L'économie suisse doit se préparer à une période difficile

L'économie suisse doit se préparer à une période difficile mais la Confédération devrait renouer avec la croissance au second semestre, a indiqué le président de la BNS.

"Notre économie doit se préparer à affronter une période difficile", a dit M. Jordan selon le texte de son discours prononcé à l'assemblée générale de la Fédération horlogère à Lausanne.

Crédits: Keystone

L'économie suisse doit se préparer à une période difficile, en raison de l'abandon du cours plancher en début d'année, mais la Confédération devrait renouer avec la croissance au second semestre, a indiqué jeudi le président de la Banque nationale suisse (BNS) Thomas Jordan. L'institut d'émission continuera d'intervenir pour atténuer l'appréciation du franc.

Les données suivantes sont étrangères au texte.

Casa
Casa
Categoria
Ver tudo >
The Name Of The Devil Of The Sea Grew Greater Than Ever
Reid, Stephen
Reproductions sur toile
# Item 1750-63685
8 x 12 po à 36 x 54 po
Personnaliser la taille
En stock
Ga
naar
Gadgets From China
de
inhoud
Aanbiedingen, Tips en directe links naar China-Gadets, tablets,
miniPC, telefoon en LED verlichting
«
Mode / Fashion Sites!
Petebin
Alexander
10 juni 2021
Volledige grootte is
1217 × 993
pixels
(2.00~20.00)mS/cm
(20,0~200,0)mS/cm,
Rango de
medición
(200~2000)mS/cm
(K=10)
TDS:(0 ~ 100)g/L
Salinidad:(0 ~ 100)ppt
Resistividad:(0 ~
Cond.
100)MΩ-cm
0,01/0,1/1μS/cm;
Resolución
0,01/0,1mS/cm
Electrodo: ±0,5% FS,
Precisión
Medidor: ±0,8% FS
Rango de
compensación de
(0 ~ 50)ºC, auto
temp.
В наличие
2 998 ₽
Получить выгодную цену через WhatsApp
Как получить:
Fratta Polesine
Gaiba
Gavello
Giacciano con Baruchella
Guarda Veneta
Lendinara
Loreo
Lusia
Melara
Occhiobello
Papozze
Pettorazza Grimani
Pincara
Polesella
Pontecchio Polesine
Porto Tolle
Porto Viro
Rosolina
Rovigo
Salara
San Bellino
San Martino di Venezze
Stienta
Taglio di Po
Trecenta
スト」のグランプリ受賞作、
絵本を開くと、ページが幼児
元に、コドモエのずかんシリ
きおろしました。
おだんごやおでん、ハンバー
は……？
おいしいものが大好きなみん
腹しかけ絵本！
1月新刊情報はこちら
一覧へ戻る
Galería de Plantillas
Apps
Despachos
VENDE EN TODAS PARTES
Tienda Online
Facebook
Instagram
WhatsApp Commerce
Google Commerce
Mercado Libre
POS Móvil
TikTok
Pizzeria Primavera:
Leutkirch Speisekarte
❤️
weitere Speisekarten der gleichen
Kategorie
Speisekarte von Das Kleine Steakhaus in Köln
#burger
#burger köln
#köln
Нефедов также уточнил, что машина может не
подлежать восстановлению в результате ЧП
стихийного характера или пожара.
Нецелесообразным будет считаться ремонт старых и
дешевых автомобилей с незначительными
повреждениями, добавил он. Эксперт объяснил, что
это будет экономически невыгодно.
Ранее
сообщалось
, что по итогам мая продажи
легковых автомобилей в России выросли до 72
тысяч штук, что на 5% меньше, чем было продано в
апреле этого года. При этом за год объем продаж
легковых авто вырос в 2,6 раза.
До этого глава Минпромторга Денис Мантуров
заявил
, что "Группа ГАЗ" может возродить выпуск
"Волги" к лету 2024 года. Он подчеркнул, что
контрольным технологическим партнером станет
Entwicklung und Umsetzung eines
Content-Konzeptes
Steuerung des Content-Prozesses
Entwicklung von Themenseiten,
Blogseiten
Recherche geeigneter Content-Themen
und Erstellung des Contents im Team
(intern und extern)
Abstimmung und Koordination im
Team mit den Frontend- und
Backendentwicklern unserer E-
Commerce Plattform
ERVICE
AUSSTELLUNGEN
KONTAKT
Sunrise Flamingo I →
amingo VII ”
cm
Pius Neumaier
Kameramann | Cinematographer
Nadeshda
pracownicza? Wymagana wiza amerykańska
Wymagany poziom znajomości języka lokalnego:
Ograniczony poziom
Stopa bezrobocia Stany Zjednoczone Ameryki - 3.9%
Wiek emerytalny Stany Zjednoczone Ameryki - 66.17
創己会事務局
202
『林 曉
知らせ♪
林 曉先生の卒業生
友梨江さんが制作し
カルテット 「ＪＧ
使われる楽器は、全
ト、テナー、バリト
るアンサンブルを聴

"Notre économie doit se préparer à affronter une période difficile", a dit M. Jordan selon le texte de son discours prononcé à l'assemblée générale de la Fédération horlogère à Lausanne.

L'économie suisse "devrait renouer avec une croissance positive au second semestre", a-t-il ajouté, précisant toujours tabler sur une croissance du produit intérieur brut (PIB) de près de 1% cette année. L'inflation, actuellement en territoire négatif, devrait redevenir positive début 2017. Le PIB de la Suisse s'est contracté de 0,2% au premier trimestre 2015 par rapport au trimestre précédent.

M. Jordan a cependant averti que "les perspectives conjoncturelles dans le monde entier restent entachées de risques considérables".

FRANC TOUJOURS SURÉVALUÉ

Après l'abandon du taux plancher mi-janvier, "le franc est dans l'ensemble nettement surévalué", a-t-il souligné, réitérant la disposition de la BNS d'"intervenir sur le marché des changes" et d'appliquer un taux d'intérêt négatif pour lutter contre le renchérissement du franc. La monnaie suisse s'est appréciée de près de 13% face à l'euro depuis le 14 janvier.

L'abolition du taux plancher, introduit en septembre 2011, a été largement critiqué par les milieux politiques et économiques. Mais M. Jordan a rappelé qu'"il a toujours été clair que l'introduction du cours plancher (...) comportait des risques élevés. Depuis le début de la crise, nos actifs ont plus que quintuplé" faisant de la Suisse le pays qui s'est le plus exposé sur le plan de la politique monétaire.

Repousser la fin du cours plancher "aurait entraîné une véritable explosion de la demande de francs. Nous aurions risqué de perdre le contrôle de notre politique monétaire et aurions malgré tout dû supprimer le cours plancher par la suite, dans des conditions encore plus défavorables", a ajouté le patron de la BNS.

L'économie suisse devrait être capable de relever le défi, cette dernière étant en mesure de s'adapter aux nouveaux défis. "Même dans des conditions de change défavorables, il est possible de faire progresser les exportations. La diversification géographique est fondamentale", a insisté M. Jordan.